Input for this task Start Marker
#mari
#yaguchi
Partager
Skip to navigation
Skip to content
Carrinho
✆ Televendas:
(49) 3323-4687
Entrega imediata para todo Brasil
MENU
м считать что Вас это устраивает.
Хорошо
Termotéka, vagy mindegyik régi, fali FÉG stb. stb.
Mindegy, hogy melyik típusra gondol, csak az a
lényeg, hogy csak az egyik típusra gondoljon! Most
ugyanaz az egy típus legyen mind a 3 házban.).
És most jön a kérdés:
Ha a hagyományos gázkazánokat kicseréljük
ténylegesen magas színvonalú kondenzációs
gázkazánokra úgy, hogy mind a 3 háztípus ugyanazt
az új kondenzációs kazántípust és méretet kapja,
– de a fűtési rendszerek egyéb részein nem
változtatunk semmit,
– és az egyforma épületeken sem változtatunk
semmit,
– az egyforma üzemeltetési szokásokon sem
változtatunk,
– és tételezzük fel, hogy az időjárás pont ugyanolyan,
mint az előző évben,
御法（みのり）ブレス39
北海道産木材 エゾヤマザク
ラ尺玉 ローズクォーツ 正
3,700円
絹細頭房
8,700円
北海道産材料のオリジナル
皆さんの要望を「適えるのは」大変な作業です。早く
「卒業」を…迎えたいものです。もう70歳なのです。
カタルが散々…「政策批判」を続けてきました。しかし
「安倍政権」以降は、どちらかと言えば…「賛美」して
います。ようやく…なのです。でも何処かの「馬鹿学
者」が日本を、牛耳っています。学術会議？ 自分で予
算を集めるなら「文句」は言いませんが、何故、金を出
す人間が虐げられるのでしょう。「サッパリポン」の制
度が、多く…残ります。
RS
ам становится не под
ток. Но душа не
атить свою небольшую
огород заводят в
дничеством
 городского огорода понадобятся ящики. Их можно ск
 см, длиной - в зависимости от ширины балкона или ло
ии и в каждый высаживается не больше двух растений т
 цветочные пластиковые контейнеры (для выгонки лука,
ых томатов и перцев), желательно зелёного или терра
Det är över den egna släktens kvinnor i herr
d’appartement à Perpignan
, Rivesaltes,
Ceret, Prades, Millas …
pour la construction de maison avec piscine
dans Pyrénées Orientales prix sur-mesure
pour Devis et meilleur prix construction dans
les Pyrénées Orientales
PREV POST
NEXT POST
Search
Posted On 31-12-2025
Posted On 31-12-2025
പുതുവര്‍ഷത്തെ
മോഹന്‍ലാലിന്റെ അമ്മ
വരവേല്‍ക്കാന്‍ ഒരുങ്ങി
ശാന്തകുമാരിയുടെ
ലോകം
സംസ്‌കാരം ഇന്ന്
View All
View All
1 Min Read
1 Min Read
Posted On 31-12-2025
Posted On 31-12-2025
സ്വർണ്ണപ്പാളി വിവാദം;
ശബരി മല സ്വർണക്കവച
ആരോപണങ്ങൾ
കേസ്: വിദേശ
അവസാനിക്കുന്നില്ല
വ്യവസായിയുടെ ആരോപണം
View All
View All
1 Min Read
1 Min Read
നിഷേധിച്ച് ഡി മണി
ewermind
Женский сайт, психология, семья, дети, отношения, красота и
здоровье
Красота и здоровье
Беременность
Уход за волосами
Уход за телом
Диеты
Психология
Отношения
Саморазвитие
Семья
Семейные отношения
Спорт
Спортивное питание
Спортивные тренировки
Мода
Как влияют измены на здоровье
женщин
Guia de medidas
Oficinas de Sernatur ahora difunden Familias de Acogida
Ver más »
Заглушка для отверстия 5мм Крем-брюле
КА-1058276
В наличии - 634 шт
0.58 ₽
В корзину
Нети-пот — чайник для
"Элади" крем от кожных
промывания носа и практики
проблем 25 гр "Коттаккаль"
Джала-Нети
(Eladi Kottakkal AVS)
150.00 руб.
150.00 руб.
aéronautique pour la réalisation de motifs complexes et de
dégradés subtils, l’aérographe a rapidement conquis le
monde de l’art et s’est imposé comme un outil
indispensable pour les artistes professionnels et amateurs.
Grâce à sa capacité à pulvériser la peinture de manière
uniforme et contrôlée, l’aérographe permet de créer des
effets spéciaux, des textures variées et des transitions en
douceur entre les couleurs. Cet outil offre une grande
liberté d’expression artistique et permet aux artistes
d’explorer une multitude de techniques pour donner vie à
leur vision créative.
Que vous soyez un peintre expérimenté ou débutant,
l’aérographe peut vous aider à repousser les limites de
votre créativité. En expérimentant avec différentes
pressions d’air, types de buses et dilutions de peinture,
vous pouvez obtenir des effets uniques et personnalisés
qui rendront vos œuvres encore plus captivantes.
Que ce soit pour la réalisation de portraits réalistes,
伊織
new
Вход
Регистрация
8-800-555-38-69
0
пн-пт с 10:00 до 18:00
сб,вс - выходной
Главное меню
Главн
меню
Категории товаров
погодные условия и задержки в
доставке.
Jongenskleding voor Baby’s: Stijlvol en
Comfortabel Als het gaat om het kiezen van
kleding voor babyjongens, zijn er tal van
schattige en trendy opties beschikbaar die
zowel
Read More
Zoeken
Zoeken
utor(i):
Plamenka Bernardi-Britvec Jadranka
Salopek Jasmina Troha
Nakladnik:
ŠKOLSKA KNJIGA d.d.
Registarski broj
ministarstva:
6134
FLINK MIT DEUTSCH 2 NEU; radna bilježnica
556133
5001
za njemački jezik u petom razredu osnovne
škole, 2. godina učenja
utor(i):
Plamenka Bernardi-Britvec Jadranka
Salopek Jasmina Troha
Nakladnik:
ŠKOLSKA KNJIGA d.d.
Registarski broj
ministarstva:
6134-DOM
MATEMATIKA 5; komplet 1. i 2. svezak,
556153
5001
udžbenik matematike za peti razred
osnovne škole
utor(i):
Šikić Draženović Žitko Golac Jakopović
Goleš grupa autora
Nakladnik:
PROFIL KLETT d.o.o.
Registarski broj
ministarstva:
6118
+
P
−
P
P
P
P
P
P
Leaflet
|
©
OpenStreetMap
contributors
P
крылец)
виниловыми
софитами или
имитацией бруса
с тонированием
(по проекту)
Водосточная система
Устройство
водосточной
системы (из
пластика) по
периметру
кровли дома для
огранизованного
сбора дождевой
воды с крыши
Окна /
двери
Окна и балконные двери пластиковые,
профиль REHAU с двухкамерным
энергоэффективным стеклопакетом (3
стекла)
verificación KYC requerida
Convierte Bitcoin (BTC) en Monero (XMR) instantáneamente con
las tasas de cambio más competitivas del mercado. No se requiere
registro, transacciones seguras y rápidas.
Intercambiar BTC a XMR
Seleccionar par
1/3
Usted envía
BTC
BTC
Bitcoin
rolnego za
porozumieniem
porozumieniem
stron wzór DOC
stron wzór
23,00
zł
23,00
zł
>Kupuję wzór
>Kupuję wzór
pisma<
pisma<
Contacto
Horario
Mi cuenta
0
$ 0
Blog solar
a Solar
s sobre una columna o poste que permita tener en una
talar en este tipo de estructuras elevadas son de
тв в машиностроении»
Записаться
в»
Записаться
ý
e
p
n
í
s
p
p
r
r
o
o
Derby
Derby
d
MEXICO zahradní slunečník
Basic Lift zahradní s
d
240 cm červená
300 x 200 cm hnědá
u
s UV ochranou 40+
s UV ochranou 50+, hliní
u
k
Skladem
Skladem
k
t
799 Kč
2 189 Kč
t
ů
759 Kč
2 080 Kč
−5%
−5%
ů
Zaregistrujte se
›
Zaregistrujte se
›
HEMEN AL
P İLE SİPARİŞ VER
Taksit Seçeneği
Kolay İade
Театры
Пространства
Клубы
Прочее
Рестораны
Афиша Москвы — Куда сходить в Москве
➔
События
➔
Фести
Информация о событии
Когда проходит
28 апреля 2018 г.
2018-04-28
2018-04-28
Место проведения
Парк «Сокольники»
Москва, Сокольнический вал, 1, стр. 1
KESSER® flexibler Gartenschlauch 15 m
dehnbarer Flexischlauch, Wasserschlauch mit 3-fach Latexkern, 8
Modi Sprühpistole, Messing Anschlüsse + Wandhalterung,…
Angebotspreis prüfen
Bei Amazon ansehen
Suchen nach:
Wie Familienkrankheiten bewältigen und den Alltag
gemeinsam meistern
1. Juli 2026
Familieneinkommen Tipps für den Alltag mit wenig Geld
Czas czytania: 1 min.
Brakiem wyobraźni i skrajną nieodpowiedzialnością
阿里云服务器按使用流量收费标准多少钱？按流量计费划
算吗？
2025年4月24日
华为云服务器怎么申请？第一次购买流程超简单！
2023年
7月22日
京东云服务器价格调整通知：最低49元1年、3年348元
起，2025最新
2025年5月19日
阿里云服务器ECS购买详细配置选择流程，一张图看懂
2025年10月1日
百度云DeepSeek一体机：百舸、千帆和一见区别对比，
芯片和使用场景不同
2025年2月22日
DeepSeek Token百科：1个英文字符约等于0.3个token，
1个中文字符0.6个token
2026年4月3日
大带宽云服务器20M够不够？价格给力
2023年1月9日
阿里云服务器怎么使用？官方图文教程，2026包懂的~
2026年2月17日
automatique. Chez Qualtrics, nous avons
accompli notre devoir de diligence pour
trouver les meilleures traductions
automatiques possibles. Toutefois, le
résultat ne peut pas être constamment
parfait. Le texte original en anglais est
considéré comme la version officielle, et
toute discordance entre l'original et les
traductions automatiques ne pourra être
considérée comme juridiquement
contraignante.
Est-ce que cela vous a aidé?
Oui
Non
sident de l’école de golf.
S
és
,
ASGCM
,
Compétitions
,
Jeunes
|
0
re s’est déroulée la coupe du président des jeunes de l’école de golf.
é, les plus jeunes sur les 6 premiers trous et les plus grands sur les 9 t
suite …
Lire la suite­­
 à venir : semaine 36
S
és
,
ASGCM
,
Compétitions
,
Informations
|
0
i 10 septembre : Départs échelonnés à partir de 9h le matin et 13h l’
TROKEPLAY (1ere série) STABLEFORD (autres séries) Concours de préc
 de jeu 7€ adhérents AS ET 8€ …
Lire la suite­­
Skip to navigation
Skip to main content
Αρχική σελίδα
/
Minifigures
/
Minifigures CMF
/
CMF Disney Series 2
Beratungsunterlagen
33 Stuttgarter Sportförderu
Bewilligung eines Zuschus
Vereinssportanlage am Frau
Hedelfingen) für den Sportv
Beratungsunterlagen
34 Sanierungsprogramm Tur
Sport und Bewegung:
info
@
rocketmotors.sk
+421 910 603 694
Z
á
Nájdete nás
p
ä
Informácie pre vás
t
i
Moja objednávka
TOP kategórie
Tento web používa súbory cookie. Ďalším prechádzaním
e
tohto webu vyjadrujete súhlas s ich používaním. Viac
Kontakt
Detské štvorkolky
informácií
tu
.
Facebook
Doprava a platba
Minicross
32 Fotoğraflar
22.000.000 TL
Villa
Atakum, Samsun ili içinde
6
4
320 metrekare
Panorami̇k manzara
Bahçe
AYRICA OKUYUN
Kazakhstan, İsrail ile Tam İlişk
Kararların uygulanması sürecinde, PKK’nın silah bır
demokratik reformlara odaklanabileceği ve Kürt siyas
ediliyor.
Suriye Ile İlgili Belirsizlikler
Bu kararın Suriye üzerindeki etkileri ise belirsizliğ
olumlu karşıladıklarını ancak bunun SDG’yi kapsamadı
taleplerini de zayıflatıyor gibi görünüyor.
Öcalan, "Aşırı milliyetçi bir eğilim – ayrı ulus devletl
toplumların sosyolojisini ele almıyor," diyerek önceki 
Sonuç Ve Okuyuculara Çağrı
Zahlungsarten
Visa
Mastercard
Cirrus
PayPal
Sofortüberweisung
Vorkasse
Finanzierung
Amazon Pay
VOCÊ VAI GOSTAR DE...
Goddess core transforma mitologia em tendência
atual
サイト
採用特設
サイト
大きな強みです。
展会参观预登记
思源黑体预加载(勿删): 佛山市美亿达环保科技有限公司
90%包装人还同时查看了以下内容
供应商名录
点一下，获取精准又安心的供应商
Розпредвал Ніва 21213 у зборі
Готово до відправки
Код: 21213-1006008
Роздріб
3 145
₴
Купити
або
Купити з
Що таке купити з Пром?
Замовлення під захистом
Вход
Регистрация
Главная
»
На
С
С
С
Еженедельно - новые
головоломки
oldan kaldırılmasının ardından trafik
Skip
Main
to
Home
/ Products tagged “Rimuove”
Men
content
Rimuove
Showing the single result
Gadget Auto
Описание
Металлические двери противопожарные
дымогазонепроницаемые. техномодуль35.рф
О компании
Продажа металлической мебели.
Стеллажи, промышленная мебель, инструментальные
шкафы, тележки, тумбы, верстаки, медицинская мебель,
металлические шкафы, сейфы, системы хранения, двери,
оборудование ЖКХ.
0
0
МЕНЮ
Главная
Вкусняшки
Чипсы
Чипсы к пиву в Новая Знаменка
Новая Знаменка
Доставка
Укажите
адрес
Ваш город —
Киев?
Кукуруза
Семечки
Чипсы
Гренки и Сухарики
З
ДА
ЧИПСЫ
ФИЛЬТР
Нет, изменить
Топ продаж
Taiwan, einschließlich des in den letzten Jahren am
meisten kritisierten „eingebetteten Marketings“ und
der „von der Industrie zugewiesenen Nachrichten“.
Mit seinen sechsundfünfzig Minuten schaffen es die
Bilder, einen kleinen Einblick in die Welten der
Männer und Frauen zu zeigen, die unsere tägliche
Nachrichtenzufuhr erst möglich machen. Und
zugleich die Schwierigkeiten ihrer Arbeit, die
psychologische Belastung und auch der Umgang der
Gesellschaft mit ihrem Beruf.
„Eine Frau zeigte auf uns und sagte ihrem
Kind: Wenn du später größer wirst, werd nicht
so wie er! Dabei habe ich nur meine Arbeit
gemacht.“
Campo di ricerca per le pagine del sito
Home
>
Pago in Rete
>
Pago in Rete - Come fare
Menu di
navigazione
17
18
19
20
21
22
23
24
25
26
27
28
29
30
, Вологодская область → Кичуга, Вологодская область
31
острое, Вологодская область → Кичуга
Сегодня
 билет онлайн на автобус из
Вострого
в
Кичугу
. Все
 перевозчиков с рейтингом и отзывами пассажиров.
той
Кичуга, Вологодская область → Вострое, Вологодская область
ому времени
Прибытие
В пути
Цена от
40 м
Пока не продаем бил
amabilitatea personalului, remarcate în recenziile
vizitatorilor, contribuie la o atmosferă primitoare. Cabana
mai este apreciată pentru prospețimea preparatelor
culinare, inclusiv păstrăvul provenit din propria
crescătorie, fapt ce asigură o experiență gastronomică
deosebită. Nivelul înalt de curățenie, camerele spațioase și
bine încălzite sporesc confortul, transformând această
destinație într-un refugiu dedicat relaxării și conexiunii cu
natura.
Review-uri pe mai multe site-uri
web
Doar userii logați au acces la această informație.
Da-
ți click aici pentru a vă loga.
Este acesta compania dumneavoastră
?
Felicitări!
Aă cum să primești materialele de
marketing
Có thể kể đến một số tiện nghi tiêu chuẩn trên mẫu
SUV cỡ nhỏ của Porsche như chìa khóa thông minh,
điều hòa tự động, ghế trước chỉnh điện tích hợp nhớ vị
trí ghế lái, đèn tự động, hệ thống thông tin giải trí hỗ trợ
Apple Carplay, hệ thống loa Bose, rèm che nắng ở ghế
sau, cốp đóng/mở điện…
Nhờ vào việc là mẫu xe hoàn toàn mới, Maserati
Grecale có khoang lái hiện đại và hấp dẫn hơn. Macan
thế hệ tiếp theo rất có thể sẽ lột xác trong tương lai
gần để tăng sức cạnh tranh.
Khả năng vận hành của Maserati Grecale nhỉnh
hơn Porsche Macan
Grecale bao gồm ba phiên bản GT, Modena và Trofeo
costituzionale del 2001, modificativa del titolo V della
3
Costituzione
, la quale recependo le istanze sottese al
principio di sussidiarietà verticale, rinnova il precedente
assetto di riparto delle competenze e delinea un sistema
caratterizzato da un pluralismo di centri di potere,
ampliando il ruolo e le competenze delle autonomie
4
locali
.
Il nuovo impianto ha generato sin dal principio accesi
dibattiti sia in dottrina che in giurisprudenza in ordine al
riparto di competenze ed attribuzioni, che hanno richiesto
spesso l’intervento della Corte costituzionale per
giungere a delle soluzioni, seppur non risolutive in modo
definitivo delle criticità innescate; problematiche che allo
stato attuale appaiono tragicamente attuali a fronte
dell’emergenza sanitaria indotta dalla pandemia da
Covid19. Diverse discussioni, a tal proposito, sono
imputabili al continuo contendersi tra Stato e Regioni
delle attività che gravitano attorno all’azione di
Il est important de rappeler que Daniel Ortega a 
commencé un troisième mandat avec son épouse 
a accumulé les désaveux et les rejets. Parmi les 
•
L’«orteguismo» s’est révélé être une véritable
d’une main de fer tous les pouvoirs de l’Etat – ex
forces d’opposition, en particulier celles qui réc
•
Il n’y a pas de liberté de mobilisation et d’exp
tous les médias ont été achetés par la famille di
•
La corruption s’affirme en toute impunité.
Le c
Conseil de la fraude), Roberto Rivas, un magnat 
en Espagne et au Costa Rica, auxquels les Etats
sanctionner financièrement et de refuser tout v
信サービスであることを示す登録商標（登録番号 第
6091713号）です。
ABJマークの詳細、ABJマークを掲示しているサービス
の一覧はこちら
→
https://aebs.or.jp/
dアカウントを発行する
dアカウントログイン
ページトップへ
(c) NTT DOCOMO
Input for this task End Marker
Exercise details: Please find every line in the records above that holds the word "típusra" and copy it.

Task answer:
Mindegy, hogy melyik típusra gondol, csak az a
lényeg, hogy csak az egyik típusra gondoljon! Most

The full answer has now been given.